*Task requirements*.
Please render everything from the start of the records down to the line containing "Answer: behind" as a JSON list of strings, one string per line, with blank lines and pictures left out.

*Supplied records*.
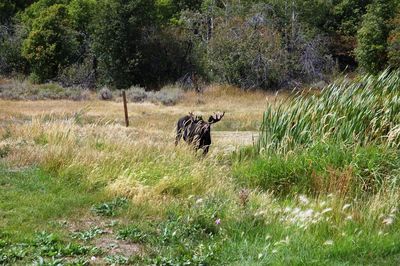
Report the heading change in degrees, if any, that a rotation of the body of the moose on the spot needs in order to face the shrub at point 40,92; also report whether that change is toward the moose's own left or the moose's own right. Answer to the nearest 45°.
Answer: approximately 180°

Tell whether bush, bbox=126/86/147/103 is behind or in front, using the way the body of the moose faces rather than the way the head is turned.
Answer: behind

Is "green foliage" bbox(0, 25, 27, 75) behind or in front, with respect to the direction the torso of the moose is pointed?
behind

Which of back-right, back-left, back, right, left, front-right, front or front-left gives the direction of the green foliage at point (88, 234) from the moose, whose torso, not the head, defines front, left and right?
front-right

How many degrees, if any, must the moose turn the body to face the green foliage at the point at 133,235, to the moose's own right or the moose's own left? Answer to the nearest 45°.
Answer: approximately 45° to the moose's own right

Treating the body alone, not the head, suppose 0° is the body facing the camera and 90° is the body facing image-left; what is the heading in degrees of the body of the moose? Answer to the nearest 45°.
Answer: approximately 315°

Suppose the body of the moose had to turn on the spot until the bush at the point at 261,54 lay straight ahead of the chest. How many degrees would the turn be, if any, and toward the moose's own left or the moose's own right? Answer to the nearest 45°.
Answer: approximately 135° to the moose's own left

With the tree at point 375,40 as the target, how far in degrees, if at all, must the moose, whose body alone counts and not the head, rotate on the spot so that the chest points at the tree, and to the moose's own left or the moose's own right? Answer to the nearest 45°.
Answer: approximately 90° to the moose's own left

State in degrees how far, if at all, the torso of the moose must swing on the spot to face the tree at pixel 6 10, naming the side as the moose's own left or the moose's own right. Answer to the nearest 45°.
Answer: approximately 180°

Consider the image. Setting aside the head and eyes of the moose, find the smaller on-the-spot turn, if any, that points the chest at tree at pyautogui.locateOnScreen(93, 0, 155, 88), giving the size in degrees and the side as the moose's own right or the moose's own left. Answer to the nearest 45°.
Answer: approximately 135° to the moose's own left

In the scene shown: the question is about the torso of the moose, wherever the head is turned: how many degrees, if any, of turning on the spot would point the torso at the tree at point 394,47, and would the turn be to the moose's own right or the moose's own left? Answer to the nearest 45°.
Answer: approximately 90° to the moose's own left

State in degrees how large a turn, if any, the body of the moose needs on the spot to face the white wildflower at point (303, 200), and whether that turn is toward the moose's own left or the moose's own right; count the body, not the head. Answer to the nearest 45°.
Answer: approximately 45° to the moose's own right
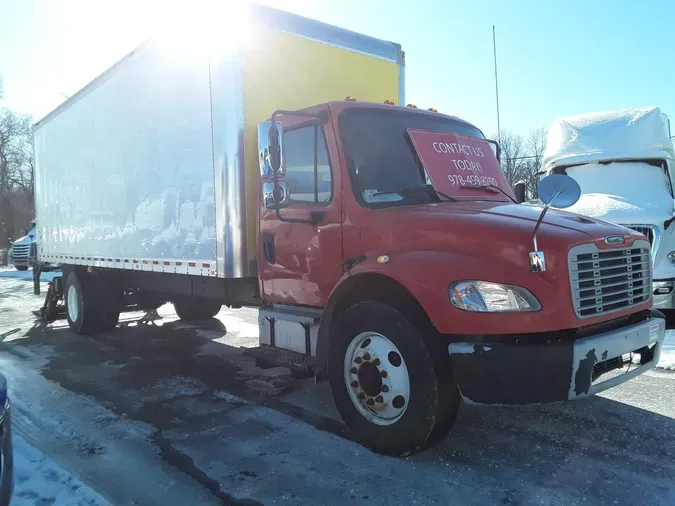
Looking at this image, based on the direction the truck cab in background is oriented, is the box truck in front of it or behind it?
in front

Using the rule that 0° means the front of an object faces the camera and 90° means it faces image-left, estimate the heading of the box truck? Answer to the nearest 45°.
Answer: approximately 315°

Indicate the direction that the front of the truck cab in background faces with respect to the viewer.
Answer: facing the viewer

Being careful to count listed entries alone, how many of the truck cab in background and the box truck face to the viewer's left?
0

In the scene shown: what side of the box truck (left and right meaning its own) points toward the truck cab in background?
left
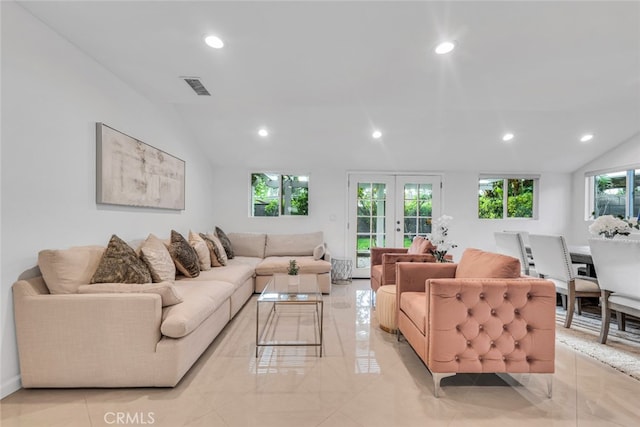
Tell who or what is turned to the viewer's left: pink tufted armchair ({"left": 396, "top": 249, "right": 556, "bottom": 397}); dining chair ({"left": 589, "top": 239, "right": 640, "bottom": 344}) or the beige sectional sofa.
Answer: the pink tufted armchair

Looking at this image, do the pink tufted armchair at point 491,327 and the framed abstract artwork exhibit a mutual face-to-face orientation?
yes

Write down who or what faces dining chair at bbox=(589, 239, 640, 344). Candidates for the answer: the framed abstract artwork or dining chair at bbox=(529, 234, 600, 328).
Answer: the framed abstract artwork

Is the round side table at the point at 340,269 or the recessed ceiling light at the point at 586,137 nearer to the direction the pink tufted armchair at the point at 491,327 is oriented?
the round side table

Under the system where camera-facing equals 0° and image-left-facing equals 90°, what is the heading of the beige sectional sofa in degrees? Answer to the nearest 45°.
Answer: approximately 315°

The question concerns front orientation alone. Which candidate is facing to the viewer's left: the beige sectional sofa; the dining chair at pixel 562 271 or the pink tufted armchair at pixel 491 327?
the pink tufted armchair

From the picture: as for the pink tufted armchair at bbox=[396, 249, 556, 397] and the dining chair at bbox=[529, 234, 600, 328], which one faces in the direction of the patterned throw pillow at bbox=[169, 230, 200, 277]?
the pink tufted armchair

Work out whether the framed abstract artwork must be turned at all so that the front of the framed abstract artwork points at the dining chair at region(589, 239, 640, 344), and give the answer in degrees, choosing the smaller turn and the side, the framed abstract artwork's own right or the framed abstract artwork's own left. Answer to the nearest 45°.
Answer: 0° — it already faces it

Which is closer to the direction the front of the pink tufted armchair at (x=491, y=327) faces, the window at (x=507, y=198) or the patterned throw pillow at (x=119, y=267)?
the patterned throw pillow

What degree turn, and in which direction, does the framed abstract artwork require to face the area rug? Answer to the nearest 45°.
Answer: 0° — it already faces it
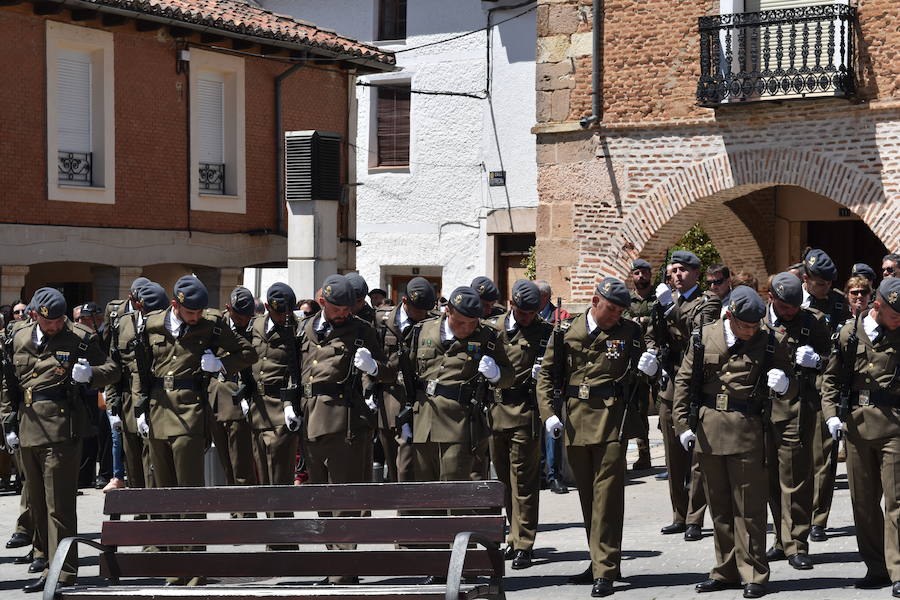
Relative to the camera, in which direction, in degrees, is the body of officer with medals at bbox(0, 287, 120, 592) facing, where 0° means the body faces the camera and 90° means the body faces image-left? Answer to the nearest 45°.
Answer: approximately 45°

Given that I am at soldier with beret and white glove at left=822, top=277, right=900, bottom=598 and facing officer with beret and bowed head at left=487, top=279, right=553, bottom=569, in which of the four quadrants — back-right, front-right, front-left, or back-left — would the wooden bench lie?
front-left

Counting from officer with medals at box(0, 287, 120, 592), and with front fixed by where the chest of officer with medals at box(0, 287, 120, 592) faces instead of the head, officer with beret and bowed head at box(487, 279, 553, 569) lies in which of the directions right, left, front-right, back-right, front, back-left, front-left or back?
back-left

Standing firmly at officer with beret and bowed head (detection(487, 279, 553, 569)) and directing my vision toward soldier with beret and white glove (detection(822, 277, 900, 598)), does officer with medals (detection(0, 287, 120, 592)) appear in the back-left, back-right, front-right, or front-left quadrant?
back-right

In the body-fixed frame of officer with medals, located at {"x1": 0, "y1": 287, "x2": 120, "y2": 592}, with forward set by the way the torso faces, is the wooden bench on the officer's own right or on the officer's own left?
on the officer's own left

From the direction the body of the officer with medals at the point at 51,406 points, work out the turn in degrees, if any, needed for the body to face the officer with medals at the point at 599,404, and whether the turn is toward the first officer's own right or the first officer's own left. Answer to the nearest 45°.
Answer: approximately 90° to the first officer's own left

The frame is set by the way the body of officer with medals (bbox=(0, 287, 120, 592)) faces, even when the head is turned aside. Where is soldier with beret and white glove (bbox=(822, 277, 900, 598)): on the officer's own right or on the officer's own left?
on the officer's own left

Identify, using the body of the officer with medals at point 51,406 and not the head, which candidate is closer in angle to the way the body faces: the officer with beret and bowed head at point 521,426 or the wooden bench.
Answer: the wooden bench
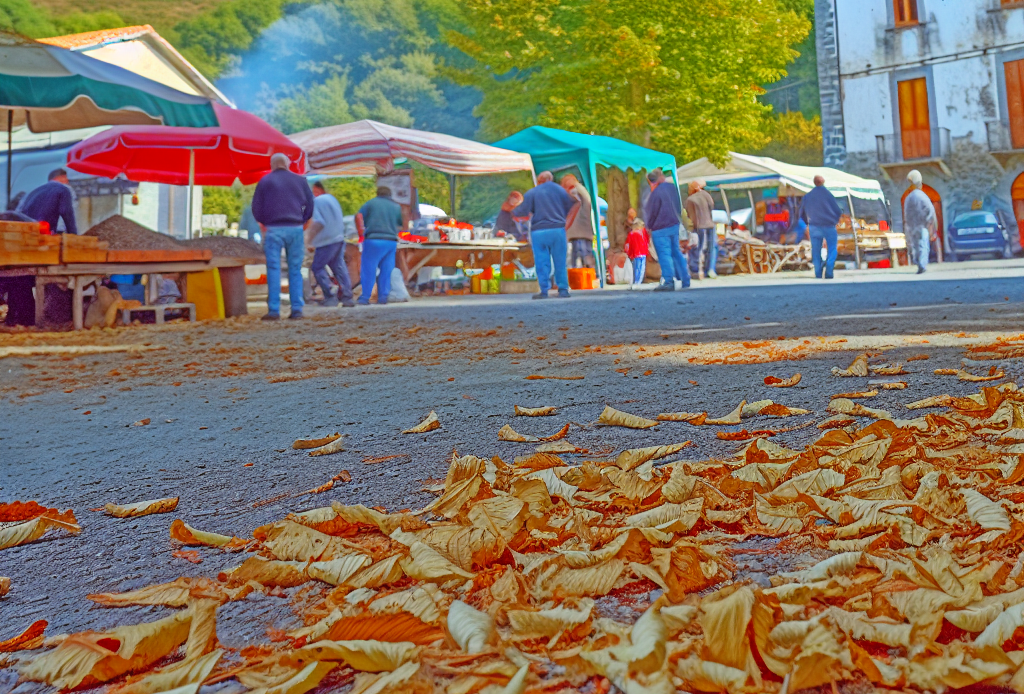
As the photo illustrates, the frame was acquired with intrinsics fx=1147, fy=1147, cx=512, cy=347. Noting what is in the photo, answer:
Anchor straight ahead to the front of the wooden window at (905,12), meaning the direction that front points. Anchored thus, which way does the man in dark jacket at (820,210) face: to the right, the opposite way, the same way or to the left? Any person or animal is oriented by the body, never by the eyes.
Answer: the opposite way

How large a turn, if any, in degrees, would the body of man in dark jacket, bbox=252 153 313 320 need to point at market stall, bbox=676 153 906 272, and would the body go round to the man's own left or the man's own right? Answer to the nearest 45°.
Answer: approximately 45° to the man's own right

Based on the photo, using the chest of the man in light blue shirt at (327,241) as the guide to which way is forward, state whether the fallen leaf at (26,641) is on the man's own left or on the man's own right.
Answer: on the man's own left

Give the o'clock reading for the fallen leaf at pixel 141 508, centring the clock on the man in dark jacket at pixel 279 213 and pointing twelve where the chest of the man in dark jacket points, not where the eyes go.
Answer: The fallen leaf is roughly at 6 o'clock from the man in dark jacket.

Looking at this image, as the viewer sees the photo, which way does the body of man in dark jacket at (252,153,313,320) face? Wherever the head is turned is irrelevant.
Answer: away from the camera

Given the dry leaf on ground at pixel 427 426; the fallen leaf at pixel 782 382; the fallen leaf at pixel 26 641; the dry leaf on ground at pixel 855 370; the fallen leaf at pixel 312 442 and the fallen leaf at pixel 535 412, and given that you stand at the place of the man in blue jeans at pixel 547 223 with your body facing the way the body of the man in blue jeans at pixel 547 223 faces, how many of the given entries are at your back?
6

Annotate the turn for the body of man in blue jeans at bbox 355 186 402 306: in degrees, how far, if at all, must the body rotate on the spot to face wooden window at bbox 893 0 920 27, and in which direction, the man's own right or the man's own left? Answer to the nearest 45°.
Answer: approximately 45° to the man's own right

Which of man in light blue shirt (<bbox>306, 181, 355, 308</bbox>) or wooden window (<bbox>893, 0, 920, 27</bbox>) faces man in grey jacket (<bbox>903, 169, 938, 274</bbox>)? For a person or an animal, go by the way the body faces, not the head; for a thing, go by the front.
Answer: the wooden window

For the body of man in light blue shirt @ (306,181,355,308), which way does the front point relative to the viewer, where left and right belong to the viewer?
facing away from the viewer and to the left of the viewer

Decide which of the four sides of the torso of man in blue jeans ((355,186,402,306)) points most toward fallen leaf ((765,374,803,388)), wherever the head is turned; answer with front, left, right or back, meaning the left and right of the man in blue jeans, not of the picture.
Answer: back

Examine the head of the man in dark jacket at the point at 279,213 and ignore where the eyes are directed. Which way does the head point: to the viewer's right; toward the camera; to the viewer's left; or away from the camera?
away from the camera

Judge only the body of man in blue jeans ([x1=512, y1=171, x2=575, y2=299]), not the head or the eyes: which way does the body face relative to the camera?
away from the camera

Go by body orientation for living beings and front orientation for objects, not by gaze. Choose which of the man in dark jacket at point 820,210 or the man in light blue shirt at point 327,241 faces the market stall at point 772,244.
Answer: the man in dark jacket

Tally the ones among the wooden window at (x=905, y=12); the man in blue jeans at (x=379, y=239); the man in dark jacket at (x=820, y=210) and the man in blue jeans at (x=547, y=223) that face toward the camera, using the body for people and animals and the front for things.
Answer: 1

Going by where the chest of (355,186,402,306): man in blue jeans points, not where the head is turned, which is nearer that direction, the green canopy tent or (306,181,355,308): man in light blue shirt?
the green canopy tent

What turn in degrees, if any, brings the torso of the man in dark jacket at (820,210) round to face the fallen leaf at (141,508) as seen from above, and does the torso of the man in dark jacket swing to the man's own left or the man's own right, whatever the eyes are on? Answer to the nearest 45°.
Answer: approximately 180°

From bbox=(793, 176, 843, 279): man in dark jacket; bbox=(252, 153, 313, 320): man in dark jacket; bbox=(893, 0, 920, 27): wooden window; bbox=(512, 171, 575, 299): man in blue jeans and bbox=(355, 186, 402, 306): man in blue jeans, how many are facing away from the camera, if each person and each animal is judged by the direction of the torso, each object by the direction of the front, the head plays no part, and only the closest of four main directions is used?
4

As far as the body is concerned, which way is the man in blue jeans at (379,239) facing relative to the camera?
away from the camera

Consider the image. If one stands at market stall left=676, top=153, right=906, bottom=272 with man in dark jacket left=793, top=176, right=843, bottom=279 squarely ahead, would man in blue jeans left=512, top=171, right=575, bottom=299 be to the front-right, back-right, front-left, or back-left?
front-right
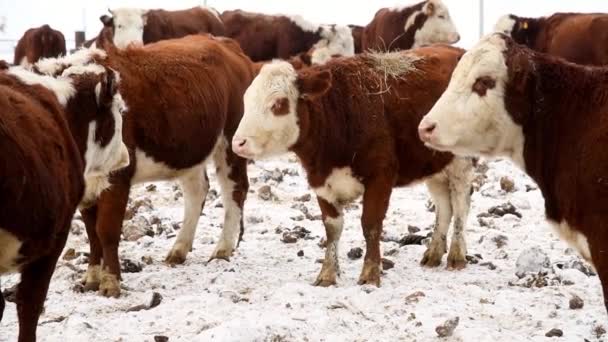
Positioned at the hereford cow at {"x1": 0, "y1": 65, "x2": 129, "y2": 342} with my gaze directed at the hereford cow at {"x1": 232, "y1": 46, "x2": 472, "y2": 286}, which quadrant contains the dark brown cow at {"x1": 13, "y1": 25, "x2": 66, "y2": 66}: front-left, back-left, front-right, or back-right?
front-left

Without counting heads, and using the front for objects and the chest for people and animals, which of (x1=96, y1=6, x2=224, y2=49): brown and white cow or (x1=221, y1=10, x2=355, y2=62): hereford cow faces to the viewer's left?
the brown and white cow

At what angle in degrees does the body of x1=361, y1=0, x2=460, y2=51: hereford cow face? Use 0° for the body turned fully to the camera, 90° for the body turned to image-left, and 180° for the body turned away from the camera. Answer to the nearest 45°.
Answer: approximately 315°

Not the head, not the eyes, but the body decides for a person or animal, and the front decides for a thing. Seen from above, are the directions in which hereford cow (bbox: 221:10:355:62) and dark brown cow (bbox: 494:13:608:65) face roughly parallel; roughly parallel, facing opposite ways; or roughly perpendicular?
roughly parallel, facing opposite ways

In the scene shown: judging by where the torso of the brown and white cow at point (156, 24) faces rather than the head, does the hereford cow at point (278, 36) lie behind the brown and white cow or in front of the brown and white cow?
behind

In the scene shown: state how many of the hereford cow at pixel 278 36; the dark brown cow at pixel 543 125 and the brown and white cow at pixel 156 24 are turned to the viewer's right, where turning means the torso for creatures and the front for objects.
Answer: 1

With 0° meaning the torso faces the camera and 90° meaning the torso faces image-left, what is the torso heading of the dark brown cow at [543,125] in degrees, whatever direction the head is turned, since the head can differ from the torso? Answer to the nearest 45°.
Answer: approximately 90°

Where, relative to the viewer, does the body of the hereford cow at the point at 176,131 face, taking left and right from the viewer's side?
facing the viewer and to the left of the viewer

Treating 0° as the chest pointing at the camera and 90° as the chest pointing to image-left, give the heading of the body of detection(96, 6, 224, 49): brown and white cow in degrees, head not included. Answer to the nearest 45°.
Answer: approximately 90°

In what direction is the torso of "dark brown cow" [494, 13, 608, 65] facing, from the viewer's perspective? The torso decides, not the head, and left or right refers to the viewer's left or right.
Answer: facing to the left of the viewer

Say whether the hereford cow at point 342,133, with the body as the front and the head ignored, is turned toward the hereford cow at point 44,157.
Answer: yes

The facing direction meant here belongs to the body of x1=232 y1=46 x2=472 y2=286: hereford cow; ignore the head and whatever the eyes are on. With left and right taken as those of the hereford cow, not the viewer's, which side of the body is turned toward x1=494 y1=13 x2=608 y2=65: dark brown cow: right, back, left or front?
back

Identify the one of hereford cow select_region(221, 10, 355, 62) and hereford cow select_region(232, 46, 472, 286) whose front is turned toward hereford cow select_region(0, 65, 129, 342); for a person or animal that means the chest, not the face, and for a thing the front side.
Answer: hereford cow select_region(232, 46, 472, 286)

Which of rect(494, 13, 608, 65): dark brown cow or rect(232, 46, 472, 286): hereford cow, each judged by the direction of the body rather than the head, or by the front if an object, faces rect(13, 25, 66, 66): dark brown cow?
rect(494, 13, 608, 65): dark brown cow
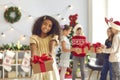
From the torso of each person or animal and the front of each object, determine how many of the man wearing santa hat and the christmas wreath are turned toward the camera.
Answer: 1

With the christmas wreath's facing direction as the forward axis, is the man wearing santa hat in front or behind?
in front

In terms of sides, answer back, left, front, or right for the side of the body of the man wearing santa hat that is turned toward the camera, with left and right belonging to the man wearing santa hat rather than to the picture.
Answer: left

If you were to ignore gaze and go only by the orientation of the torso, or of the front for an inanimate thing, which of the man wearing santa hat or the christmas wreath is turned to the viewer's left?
the man wearing santa hat

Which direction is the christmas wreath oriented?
toward the camera

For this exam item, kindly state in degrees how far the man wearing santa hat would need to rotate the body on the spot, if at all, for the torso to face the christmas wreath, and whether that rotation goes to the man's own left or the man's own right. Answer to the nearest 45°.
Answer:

*Output for this exercise*.
[
  "Report the heading change in degrees, if any, that a rotation of the body of the moose on the spot needs in order to face the shrub at point 40,92; also report whether that change is toward the moose's own left or the moose's own right. Answer to the nearest 45°.",
  "Answer: approximately 180°",
  "Tell whether bush, bbox=126/86/147/103 is behind or in front, using the way the body of the moose faces rather than the way the head is turned.",
  "Answer: behind"
]